O Povo
Não posso deixar de concordar com tudo que dizem do povo. É uma posição impopular, eu sei, mas o que fazer? É a hora da verdade. O povo que me perdoe, mas ele merece tudo o que se tem dito dele. E muito mais.
As opiniões recentemente emitidas sobre ao povo até agora foram tolerantes. Disseram, por exemplo, que o povo se comporta mal em grenais. Disseram que o povo é corrupto. Por um natural escrúpulo, não quiseram ir mais longe. Pois eu não tenho escrúpulo.
O povo se comporta mal em toda parte, não apenas no futebol. O povo tem péssimas maneiras. O povo se veste mal. Não raro, cheira mal também. O povo faz xixi e cocô em escala industrial. Se não houvesse povo, não teríamos o problema ecológico. O povo não sabe comer. O povo tem um gosto deplorável. O povo é insensível. O povo é vulgar.
A chamada explosão demográfica é culpa exclusivamente do povo. O povo se reproduz numa proporção verdadeiramente suicida. O povo é promíscuo e sem-vergonha. A superpopulação nos grandes centros se deve ao povo. As lamentáveis favelas que tanto prejudicam nossa paisagem urbana foram inventadas pelo povo, que as mantém contra os preceitos da higiene e da estética.
Responda, sem meias palavras: haveria os problemas de trânsito se não fosse pelo povo? O povo é um estorvo.
É notória a incapacidade política do povo. O povo não sabe votar. Quando vota, invariavelmente vota em candidatos populares que, justamente por agradarem ao povo, não podem ser boa coisa.
O povo é pouco saudável. Há, sabidamente, 95 por cento mais cáries dentáries entre o povo. O índice de morte por má nutrição entre o povo é assustador. O povo não se cuida. Estão sempre sendo atropelados. Isto quando não se matam entre si. O banditismo campeia entre o povo. O povo é ladrão. O povo é viciado. O povo é doido. O povo é imprevisível. O povo é um perigo.
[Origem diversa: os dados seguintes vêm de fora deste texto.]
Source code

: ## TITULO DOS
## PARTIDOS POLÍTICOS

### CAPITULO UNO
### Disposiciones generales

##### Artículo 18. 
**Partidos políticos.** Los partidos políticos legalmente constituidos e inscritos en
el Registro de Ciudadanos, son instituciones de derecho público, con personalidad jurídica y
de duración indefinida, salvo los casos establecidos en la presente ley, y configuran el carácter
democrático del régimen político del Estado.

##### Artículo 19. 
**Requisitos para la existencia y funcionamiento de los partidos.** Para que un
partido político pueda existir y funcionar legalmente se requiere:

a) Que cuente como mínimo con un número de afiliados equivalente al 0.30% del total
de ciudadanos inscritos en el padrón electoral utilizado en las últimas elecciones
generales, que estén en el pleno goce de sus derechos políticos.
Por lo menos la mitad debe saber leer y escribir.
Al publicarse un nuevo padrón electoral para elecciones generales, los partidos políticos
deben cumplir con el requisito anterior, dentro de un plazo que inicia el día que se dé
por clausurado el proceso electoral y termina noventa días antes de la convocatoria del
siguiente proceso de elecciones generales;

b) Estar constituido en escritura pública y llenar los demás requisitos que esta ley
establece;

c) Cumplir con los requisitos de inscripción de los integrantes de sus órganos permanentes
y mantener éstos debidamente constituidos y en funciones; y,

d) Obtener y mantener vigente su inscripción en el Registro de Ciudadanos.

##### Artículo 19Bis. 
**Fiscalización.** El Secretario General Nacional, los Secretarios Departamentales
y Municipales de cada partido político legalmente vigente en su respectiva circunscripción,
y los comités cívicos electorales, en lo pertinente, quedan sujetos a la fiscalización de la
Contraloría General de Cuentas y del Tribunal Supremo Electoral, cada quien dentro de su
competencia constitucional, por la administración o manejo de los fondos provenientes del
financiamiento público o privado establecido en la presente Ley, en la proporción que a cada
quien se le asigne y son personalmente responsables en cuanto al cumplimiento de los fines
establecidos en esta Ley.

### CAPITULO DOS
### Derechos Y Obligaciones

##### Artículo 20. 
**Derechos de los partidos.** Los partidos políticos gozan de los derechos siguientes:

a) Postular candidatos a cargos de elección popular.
O povo não tem a mínima cultura. Muitos nem sabem ler ou escrever. O povo não viaja, não se interessa por boa música ou literatura, não vai a museus. O povo não gosta de trabalho criativo, prefere empregos ignóbeis e aviltantes. Isto quando trabalha, pois há os que preferem o ócio contemplativo, embaixo de pontes. Se não fosse o povo nossa economia funcionaria como uma máquina. Todo mundo seria mais feliz sem o povo. O povo é deprimente. O povo deveria ser eliminado.
Luis Fernando Veríssimo
Há muito tempo conheço esse texto, e ele sempre me pareceu normal, normal, normal (como diria Jessier Quirino). Nessa semana, procurando-o na internet, encontrei-o em alguns blogs. Há muitos comentários a seu respeito. Em todos eles, o autor, Veríssimo, é defenestrado, em alguns casos até menoscabado, pela sua suposta visão de povo. Quem não conhece o autor, pela obra é claro, lendo esse texto e não parar para fazer análise da figura de linguagem denominada IRONIA, com certeza vai ter atitude semelhante à daqueles que fizeram os comentários supracitados. é preciso que vejamos nele a ideia, não do autor, mas a da elite encarnada nele. Como o poeta é capaz de se travestir, de se multiplicar a si mesmo(desculpem a redundância), Veríssimo trai o seu nome (verdadeiro ao extremo) para fazer o mesmo. Essa é a visão que a elite tem do povo, das massas, para ela o causador de todos os males sociais é o povo. Quando Veríssimo enfatiza isso, surge então toda sua ironia de deboche contra a burguesia, que fede, mas que tem dinheiro pra comprar perfume.